◆ **ASSIGNMENT**
Please recast the lines of text in the material below as a Markdown table with the columns Row and Text, numbering each line in Row and putting the line itself in Text. Skip blank lines, and leave the pictures out of the answer.

◆ **RAW DATA**
--------------------------------------------------
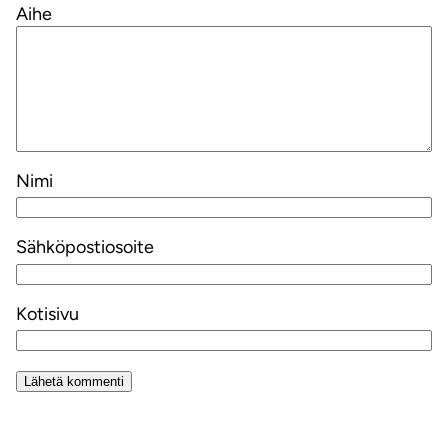
Aihe
Nimi
Sähköpostiosoite
Kotisivu
Alternative:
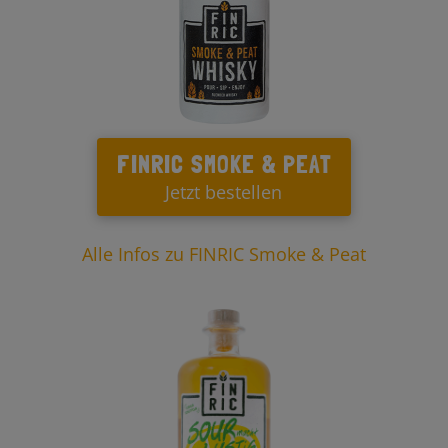
FINRIC SMOKE & PEAT
Jetzt bestellen
Alle Infos zu FINRIC Smoke & Peat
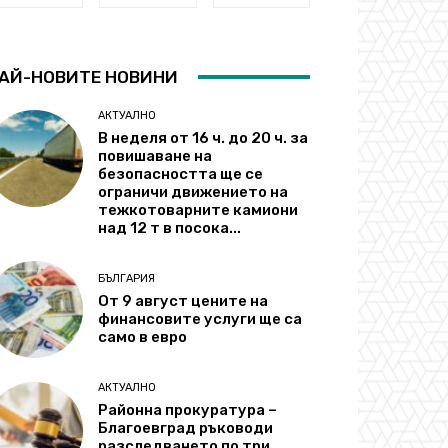
АЙ-НОВИТЕ НОВИНИ
АКТУАЛНО
В неделя от 16 ч. до 20 ч. за
повишаване на
безопасността ще се
ограничи движението на
тежкотоварните камиони
над 12 т в посока...
БЪЛГАРИЯ
От 9 август цените на
финансовите услуги ще са
само в евро
АКТУАЛНО
Районна прокуратура –
Благоевград ръководи
разследването по три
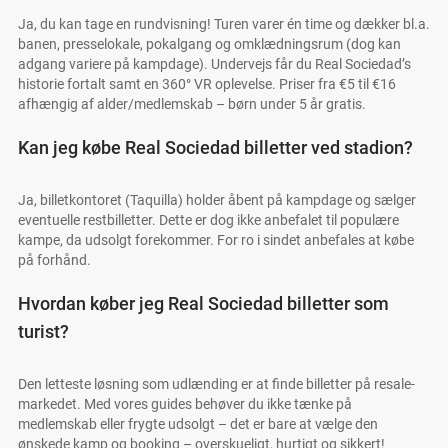
Ja, du kan tage en rundvisning! Turen varer én time og dækker bl.a.
banen, presselokale, pokalgang og omklædningsrum (dog kan
adgang variere på kampdage). Undervejs får du Real Sociedad’s
historie fortalt samt en 360° VR oplevelse. Priser fra €5 til €16
afhængig af alder/medlemskab – børn under 5 år gratis.
Kan jeg købe Real Sociedad billetter ved stadion?
Ja, billetkontoret (Taquilla) holder åbent på kampdage og sælger
eventuelle restbilletter. Dette er dog ikke anbefalet til populære
kampe, da udsolgt forekommer. For ro i sindet anbefales at købe
på forhånd.
Hvordan køber jeg Real Sociedad billetter som
turist?
Den letteste løsning som udlænding er at finde billetter på resale-
markedet. Med vores guides behøver du ikke tænke på
medlemskab eller frygte udsolgt – det er bare at vælge den
ønskede kamp og booking – overskueligt, hurtigt og sikkert!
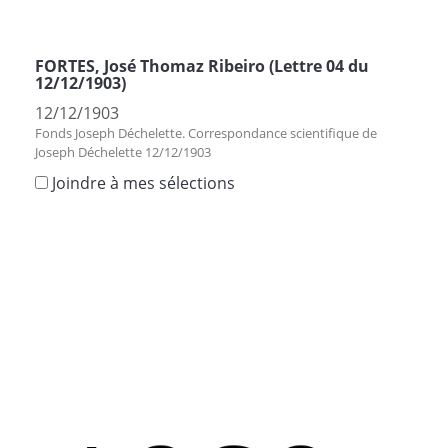
FORTES, José Thomaz Ribeiro (Lettre 04 du
12/12/1903)
12/12/1903
Fonds Joseph Déchelette. Correspondance scientifique de
Joseph Déchelette 12/12/1903
Joindre à mes sélections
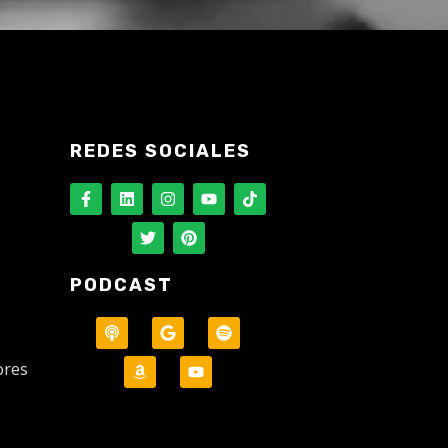
REDES SOCIALES
PODCAST
ores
--------------------------------------------------
◆ **TASK RESPONSE**
| Row | Text |
|---|---|
| 1 | Aihe |
| 2 | Nimi |
| 3 | Sähköpostiosoite |
| 4 | Kotisivu |
| 5 | Alternative: |
| 6 | FINRIC SMOKE & PEAT |
| 7 | Jetzt bestellen |
| 8 | Alle Infos zu FINRIC Smoke & Peat |
| 9 | АЙ-НОВИТЕ НОВИНИ |
| 10 | АКТУАЛНО |
| 11 | В неделя от 16 ч. до 20 ч. за |
| 12 | повишаване на |
| 13 | безопасността ще се |
| 14 | ограничи движението на |
| 15 | тежкотоварните камиони |
| 16 | над 12 т в посока... |
| 17 | БЪЛГАРИЯ |
| 18 | От 9 август цените на |
| 19 | финансовите услуги ще са |
| 20 | само в евро |
| 21 | АКТУАЛНО |
| 22 | Районна прокуратура – |
| 23 | Благоевград ръководи |
| 24 | разследването по три |
| 25 | Ja, du kan tage en rundvisning! Turen varer én time og dækker bl.a. |
| 26 | banen, presselokale, pokalgang og omklædningsrum (dog kan |
| 27 | adgang variere på kampdage). Undervejs får du Real Sociedad’s |
| 28 | historie fortalt samt en 360° VR oplevelse. Priser fra €5 til €16 |
| 29 | afhængig af alder/medlemskab – børn under 5 år gratis. |
| 30 | Kan jeg købe Real Sociedad billetter ved stadion? |
| 31 | Ja, billetkontoret (Taquilla) holder åbent på kampdage og sælger |
| 32 | eventuelle restbilletter. Dette er dog ikke anbefalet til populære |
| 33 | kampe, da udsolgt forekommer. For ro i sindet anbefales at købe |
| 34 | på forhånd. |
| 35 | Hvordan køber jeg Real Sociedad billetter som |
| 36 | turist? |
| 37 | Den letteste løsning som udlænding er at finde billetter på resale- |
| 38 | markedet. Med vores guides behøver du ikke tænke på |
| 39 | medlemskab eller frygte udsolgt – det er bare at vælge den |
| 40 | ønskede kamp og booking – overskueligt, hurtigt og sikkert! |
| 41 | FORTES, José Thomaz Ribeiro (Lettre 04 du |
| 42 | 12/12/1903) |
| 43 | 12/12/1903 |
| 44 | Fonds Joseph Déchelette. Correspondance scientifique de |
| 45 | Joseph Déchelette 12/12/1903 |
| 46 | Joindre à mes sélections |
| 47 | REDES SOCIALES |
| 48 | PODCAST |
| 49 | ores |